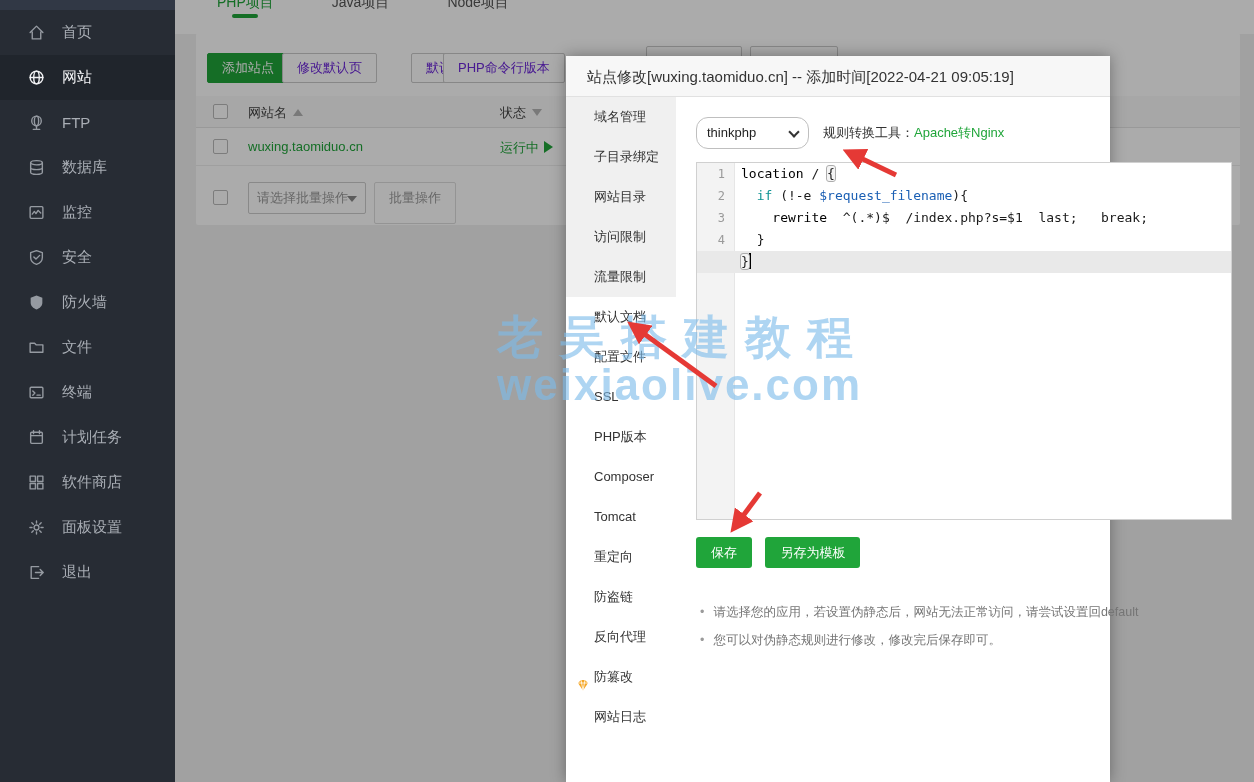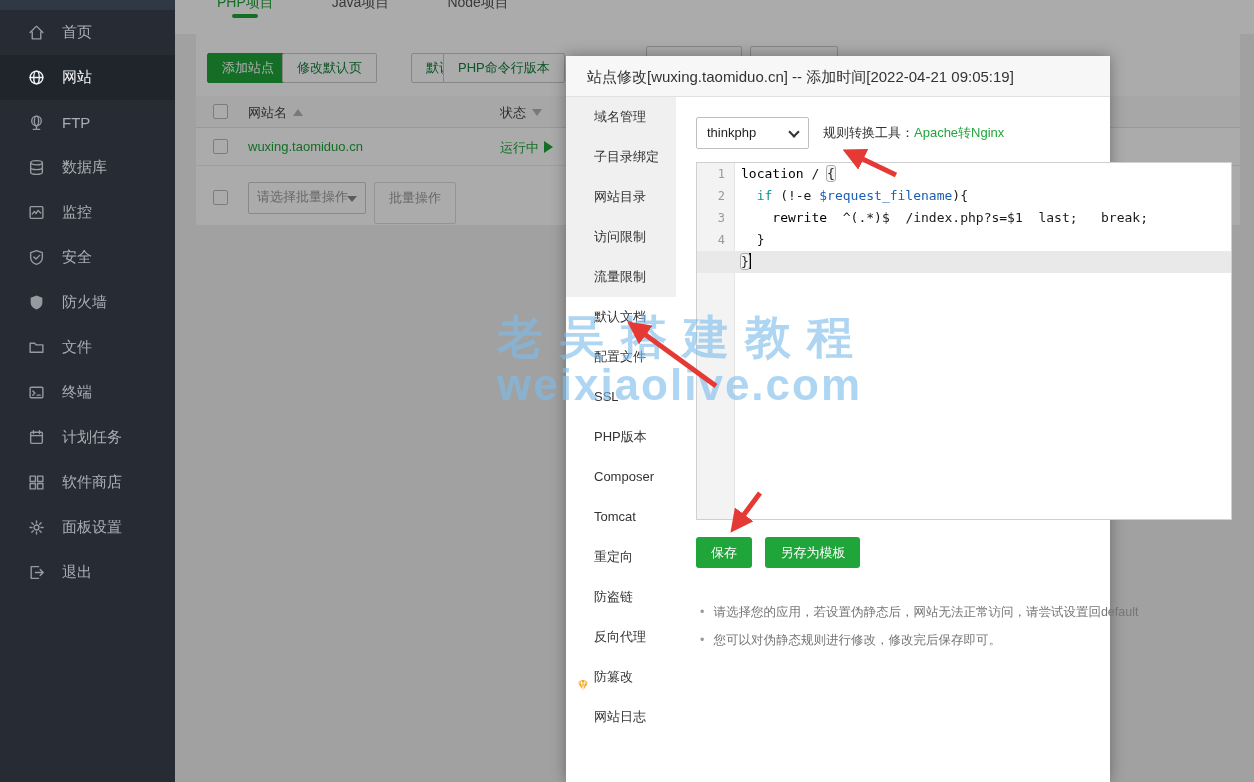--- a/index.html
+++ b/index.html
@@ -28,7 +28,7 @@
   .card{position:absolute;left:196px;top:33px;width:1044px;height:192px;background:#ffffff;border-radius:2px;}
 
   .btn{display:inline-block;height:30px;line-height:28px;padding:0 14px;font-size:13px;
-    background:#fff;border:1px solid #c9c9c9;border-radius:2px;color:#15803d;cursor:pointer;white-space:nowrap;}
+    background:#fff;border:1px solid #c9c9c9;border-radius:2px;color:#6d28d9;cursor:pointer;white-space:nowrap;}
   .btn.primary{background:#20a53a;border-color:#20a53a;color:#fff;}
   .toolbar-btn{position:absolute;top:53px;}
   .peek-btn{position:absolute;top:46px;height:30px;background:#fff;border:1px solid #c9c9c9;border-radius:2px;}

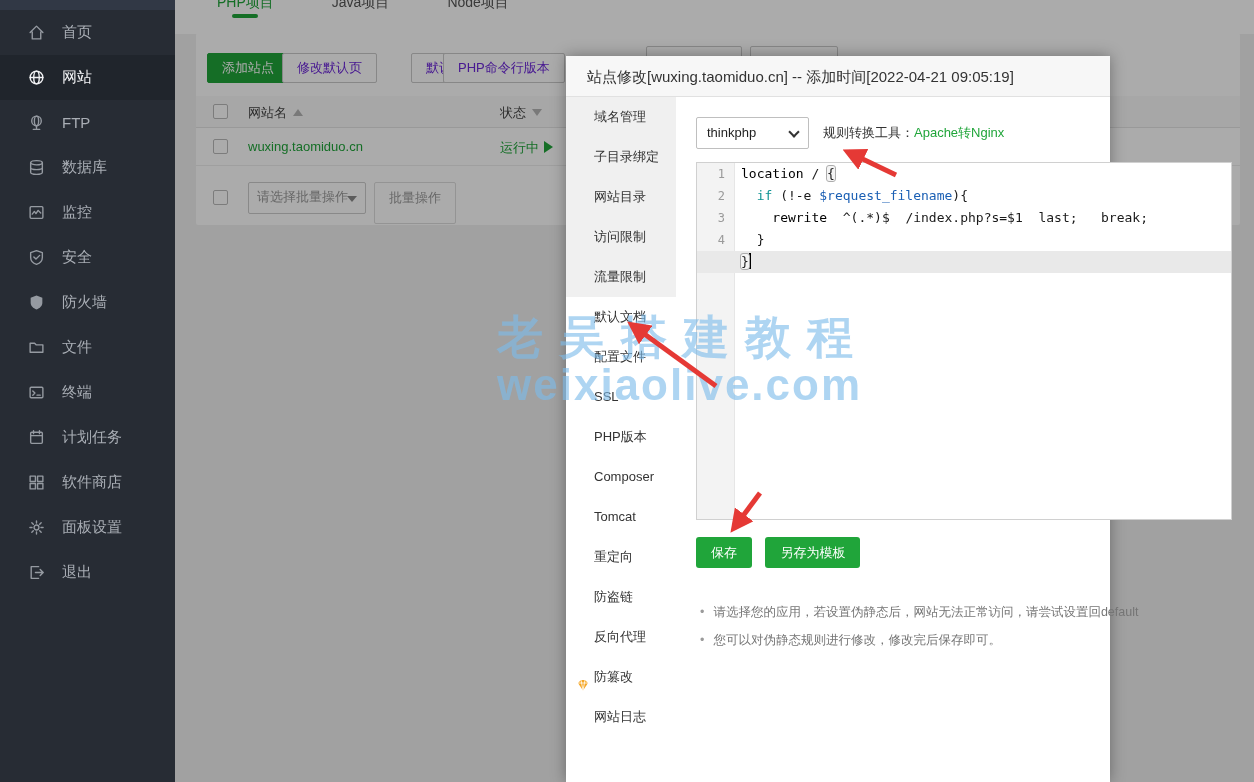--- a/index.html
+++ b/index.html
@@ -71,7 +71,7 @@
   .mmenu-item .gem{position:absolute;left:9px;top:12px;width:16px;height:16px;}
   .mcontent{flex:1;padding:20px 0 0 20px;position:relative;}
 
-  .sel{position:relative;display:inline-block;width:113px;height:32px;border:1px solid #bfbfbf;border-radius:2px;
+  .sel{position:relative;display:inline-block;width:113px;height:32px;border:1px solid #bfbfbf;border-radius:12px;
     background:#fff;font-size:13px;color:#222;line-height:30px;padding:0 10px;cursor:pointer;vertical-align:middle;}
   .sel .chev{position:absolute;right:10px;top:10px;width:8px;height:8px;border-right:2px solid #333;
     border-bottom:2px solid #333;transform:rotate(45deg);}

──────

■ Exercise:
Would you please retype the material above exactly and leave out each picture?

■ Response to this exercise:
--- a/index.html
+++ b/index.html
@@ -28,7 +28,7 @@
   .card{position:absolute;left:196px;top:33px;width:1044px;height:192px;background:#ffffff;border-radius:2px;}
 
   .btn{display:inline-block;height:30px;line-height:28px;padding:0 14px;font-size:13px;
-    background:#fff;border:1px solid #c9c9c9;border-radius:2px;color:#15803d;cursor:pointer;white-space:nowrap;}
+    background:#fff;border:1px solid #c9c9c9;border-radius:2px;color:#6d28d9;cursor:pointer;white-space:nowrap;}
   .btn.primary{background:#20a53a;border-color:#20a53a;color:#fff;}
   .toolbar-btn{position:absolute;top:53px;}
   .peek-btn{position:absolute;top:46px;height:30px;background:#fff;border:1px solid #c9c9c9;border-radius:2px;}

--- a/index.html
+++ b/index.html
@@ -71,7 +71,7 @@
   .mmenu-item .gem{position:absolute;left:9px;top:12px;width:16px;height:16px;}
   .mcontent{flex:1;padding:20px 0 0 20px;position:relative;}
 
-  .sel{position:relative;display:inline-block;width:113px;height:32px;border:1px solid #bfbfbf;border-radius:2px;
+  .sel{position:relative;display:inline-block;width:113px;height:32px;border:1px solid #bfbfbf;border-radius:12px;
     background:#fff;font-size:13px;color:#222;line-height:30px;padding:0 10px;cursor:pointer;vertical-align:middle;}
   .sel .chev{position:absolute;right:10px;top:10px;width:8px;height:8px;border-right:2px solid #333;
     border-bottom:2px solid #333;transform:rotate(45deg);}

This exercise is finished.